Synthetic Antigen Binder (SAB) Generation and Crystallography

Project Description

The Synthetic Antigen Binder Generation and Crystallography core exploits technology established at the University of Chicago to generate designer binding proteins. The Koide and Kossiakoff groups, together with Sachdev S. Sidhu at the Univ of Toronto, have developed a simple but powerful strategy to design highly functional combinatorial libraries of antibodies and antibody-like binding proteins, collectively termed “synthetic antigen binders” or sABs. sABs are generated rapidly using phage-display technologies and in vitro selection, thus completely eliminating animal immunization, which is traditionally required for antibody generation. sABs are highly conformation-specific, and by fine-tuning the conditions under which they are generated, sABs can be engineered with specificity to the particular conformational state of a membrane protein of interest.

SABs have broad usage in biophysics, structural biology and cell biology. Our uses of sABs include (i) trapping a specific conformational state of membrane proteins for biophysical analyses and (ii) facilitating crystallization of membrane proteins as “crystallization chaperones.” Crystallization chaperones are a powerful tool because they can reduce conformational heterogeneity and increase protein crystallization. Crystallization chaperones mask counterproductive surfaces while extending surfaces predisposed to forming crystal contacts, and they also provide phasing information. The most relevant examples of the use of sABs as crystallization chaperones are the crystal structures for full-length KcsA in complex with an sAB.
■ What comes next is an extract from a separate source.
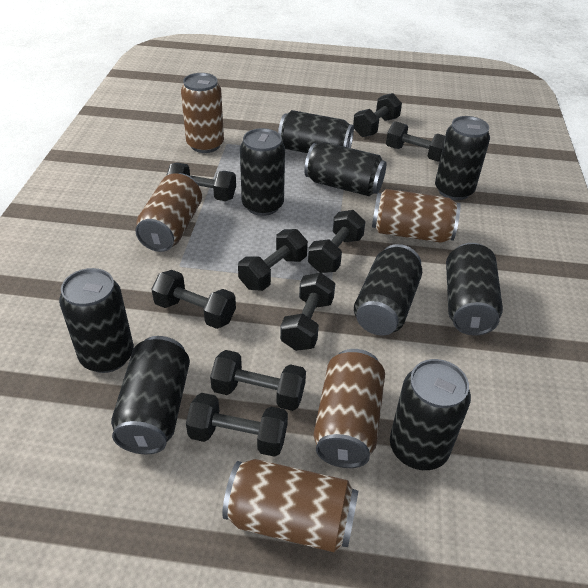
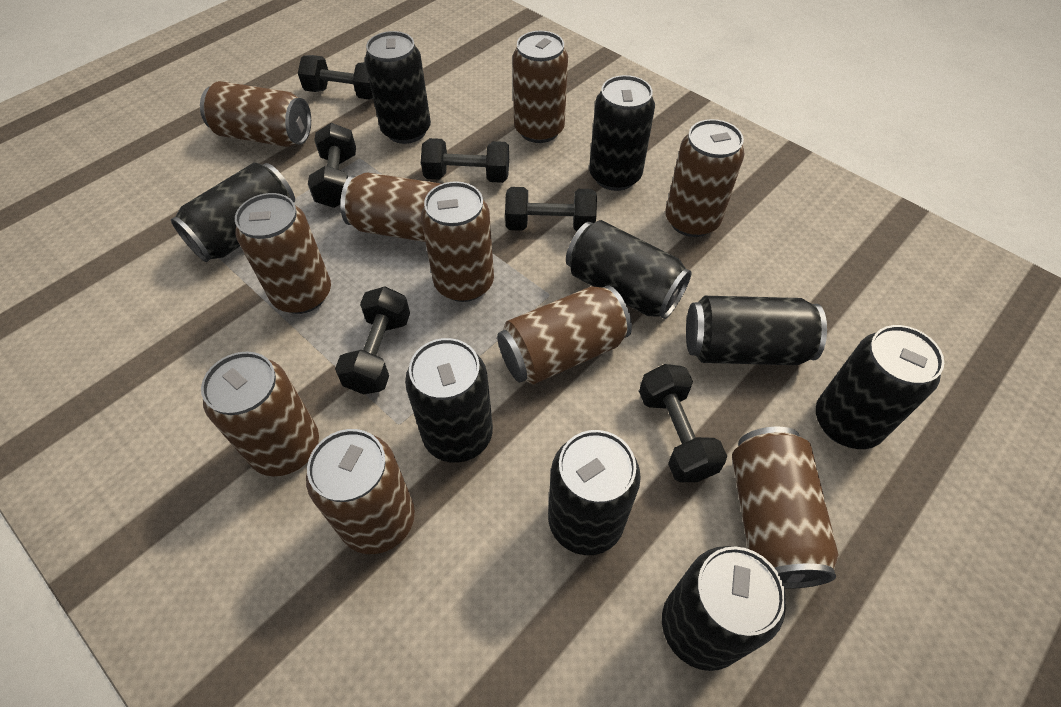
black dumbbell: [151,270,236,329] [166,163,236,201] [186,393,288,457] [210,350,306,411] [238,229,308,291] [280,273,335,351] [308,210,365,273] [353,93,402,137] [386,121,445,162] = 9 -> [298,55,373,100] [308,123,356,208] [335,287,410,394] [421,138,509,183] [505,187,597,231] [639,364,727,482] = 6
brown can: [135,173,202,252] [181,73,224,153] [222,459,358,552] [314,349,385,468] [372,189,461,243] = 5 -> [200,81,311,147] [201,352,319,476] [235,193,331,314] [306,429,415,554] [340,173,442,242] [421,181,494,302] [497,285,632,385] [512,31,568,143] [665,119,745,237] [732,427,838,589] = 10

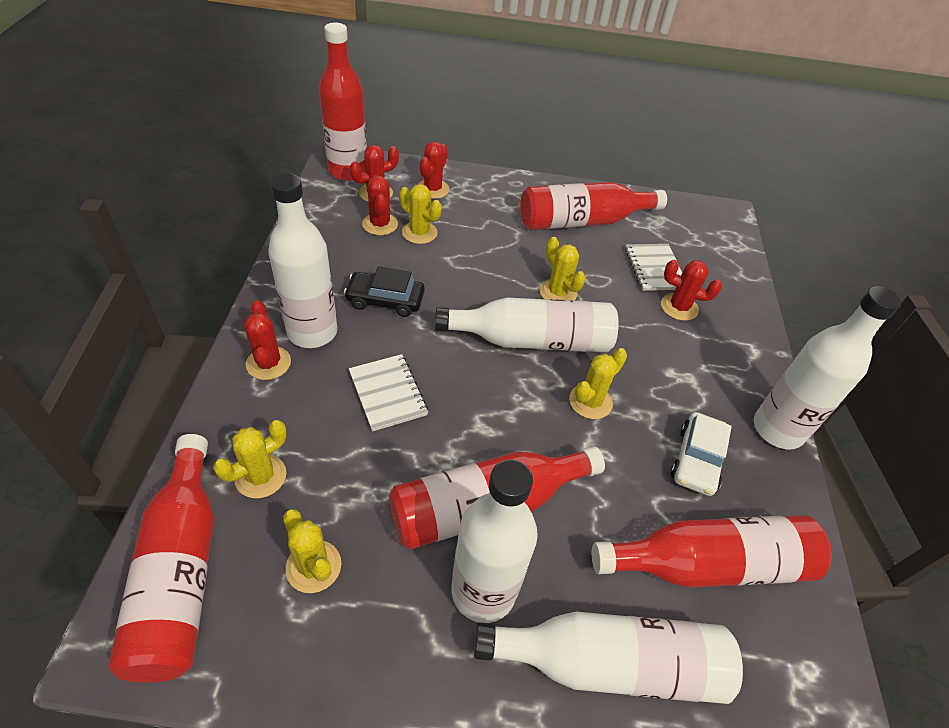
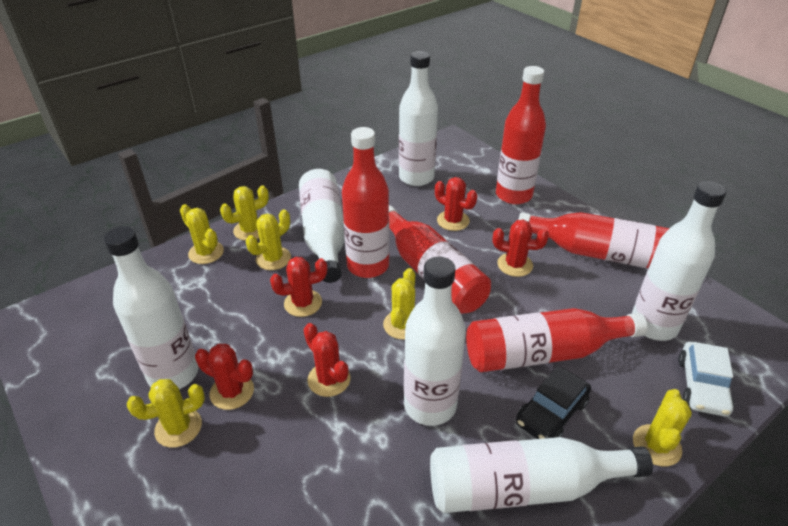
white bottle: [268,173,338,348] [435,297,619,352] [452,459,538,623] [474,611,743,704] [754,286,901,450] = 5 -> [104,226,199,389] [299,169,345,283] [399,51,438,186] [404,256,466,426] [430,437,653,513] [631,181,727,341] = 6
white notebook: [349,354,428,432] [625,244,682,291] = 2 -> none = 0
yellow cactus: [213,420,287,498] [283,509,341,593] [399,184,442,244] [540,237,586,300] [569,348,627,419] = 5 -> [127,379,205,448] [180,204,224,264] [220,185,269,241] [246,210,291,270] [383,268,415,340] [633,389,692,466] = 6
The plan is to expose individual targets in each of the major functional classes to the selection process under conditions that stabilize a variety of conformations. sAB binders will then be identified for use in functional perturbation co-crystallization and eventual structural determinations.

References

  • Fellouse et al. High-throughput generation of synthetic antibodies from highly functional minimalist phage-displayed libraries. J Mol Biol. 2007;373:924-40.
  • Uysal et al. Crystal structure of full-length KcsA in its closed conformation. Proc Natl Acad Sci U S A. 2009;106:6644-9.
  • Koide. Engineering of recombinant crystallization chaperones. Curr Opin Struct Biol. 2009;19:449-57.